Sadly, there just aren’t enough scenes like this, revealing what I consider to be one of the film’s biggest sins; Steiger’s lack of screentime. The man was one of the greatest character actors of all time and this film decides to devote most of his screen time having him either confined to his bed or acting like he’s been a week-long bender and nursing the unholiest hangover in history. This film’s misuse of a powerhouse performer like Rod Steiger is not just a waste of great talent, but it’s downright blasphemous.
While the acting is on point, the film’s pacing and scares are where things to start to fall flat. Although, that’s not to say that it does have some strong moments scattered throughout. The opening is one such moment, offering us a grisly recreation of the DeFeo murders, with the film’s clever editing that alternates between the rain-soaked exterior outside and increasingly blood-soaked interior of the home as gunshots echo throughout the thunderous rain-soaked night being suitably disturbing.
This unsettling sequence doesn’t cease with the end of the credits, with the violence continuing even to when the Lutz’s first check out the house.
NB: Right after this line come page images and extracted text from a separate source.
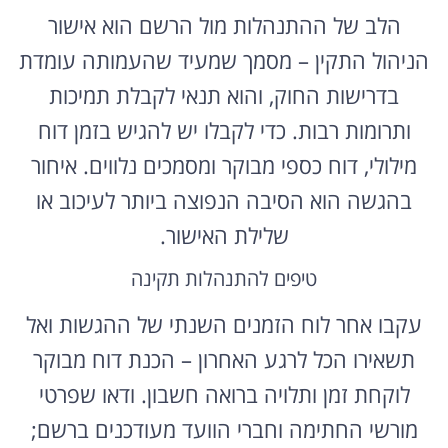
הלב של ההתנהלות מול הרשם הוא אישור
הניהול התקין – מסמך שמעיד שהעמותה עומדת
בדרישות החוק, והוא תנאי לקבלת תמיכות
ותרומות רבות. כדי לקבלו יש להגיש בזמן דוח
מילולי, דוח כספי מבוקר ומסמכים נלווים. איחור
בהגשה הוא הסיבה הנפוצה ביותר לעיכוב או
שלילת האישור.
טיפים להתנהלות תקינה
עקבו אחר לוח הזמנים השנתי של ההגשות ואל
תשאירו הכל לרגע האחרון – הכנת דוח מבוקר
לוקחת זמן ותלויה ברואה חשבון. ודאו שפרטי
מורשי החתימה וחברי הוועד מעודכנים ברשם;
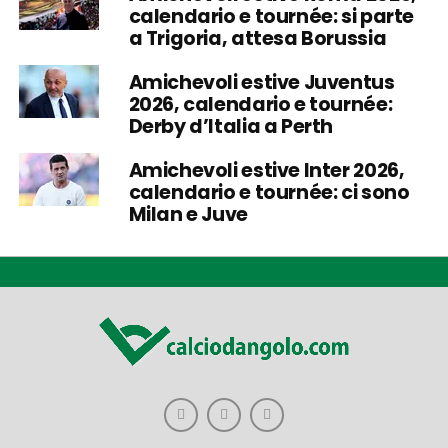
calendario e tournée: si parte
a Trigoria, attesa Borussia
Amichevoli estive Juventus
2026, calendario e tournée:
Derby d’Italia a Perth
Amichevoli estive Inter 2026,
calendario e tournée: ci sono
Milan e Juve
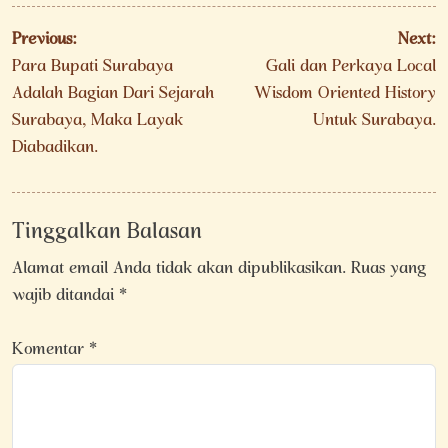
Navigasi
Previous:
Next:
pos
Para Bupati Surabaya
Gali dan Perkaya Local
Adalah Bagian Dari Sejarah
Wisdom Oriented History
Surabaya, Maka Layak
Untuk Surabaya.
Diabadikan.
Tinggalkan Balasan
Alamat email Anda tidak akan dipublikasikan.
Ruas yang
wajib ditandai
*
Komentar
*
The film suddenly cutting between the Lutz’s entering various rooms and causally commenting and back to Ronald DeFeo murdering his family, his gunshots being replayed in grisly slow motion.
It’s a great opening that gets a firm grip on you, but as the film progresses into a slow meandering slog, that grip soon loosens considerably. Much of the rest of the film’s scares are either ineffective, such as a random stunt in which demonic forces cause a car accident, or downright weird as Father Delaney is confronted with an onslaught of flies. It just feels so dull and, especially after such a chilling opening, deeply disappointing.
The film’s climax is when things finally start to pick up again as Brolin finally snaps and attempts to murder his family. Weirdly though, this sequence served to remind me of The Shining with blood pouring from the walls and Brolin trying to chop his way through a bathroom door with an axe. All that’s missing is a ‘Heeeere’s Johnny!!’. However, despite the terror of the finale, it all comes too late in the game and feels like the film-makers are in a mad dash to wrap things up.
The Amityville Horror is a very mixed bag. The performances from the cast are solid, with James Brolin dominating proceedings with his entertaining descend into madness. The story, while possibly untrue, is still fascinating with plenty of potential lurking within. Sadly you only catch glimpses of that potential, with the film peaking early and taking far too long to get going again, with it quickly becoming a tedious and deeply disappointing sit.
Check it out if you’re curious. At the very least, it’s bound to be better than the 23 (and counting) other Amityville films. Except maybe for the one with the killer lamp.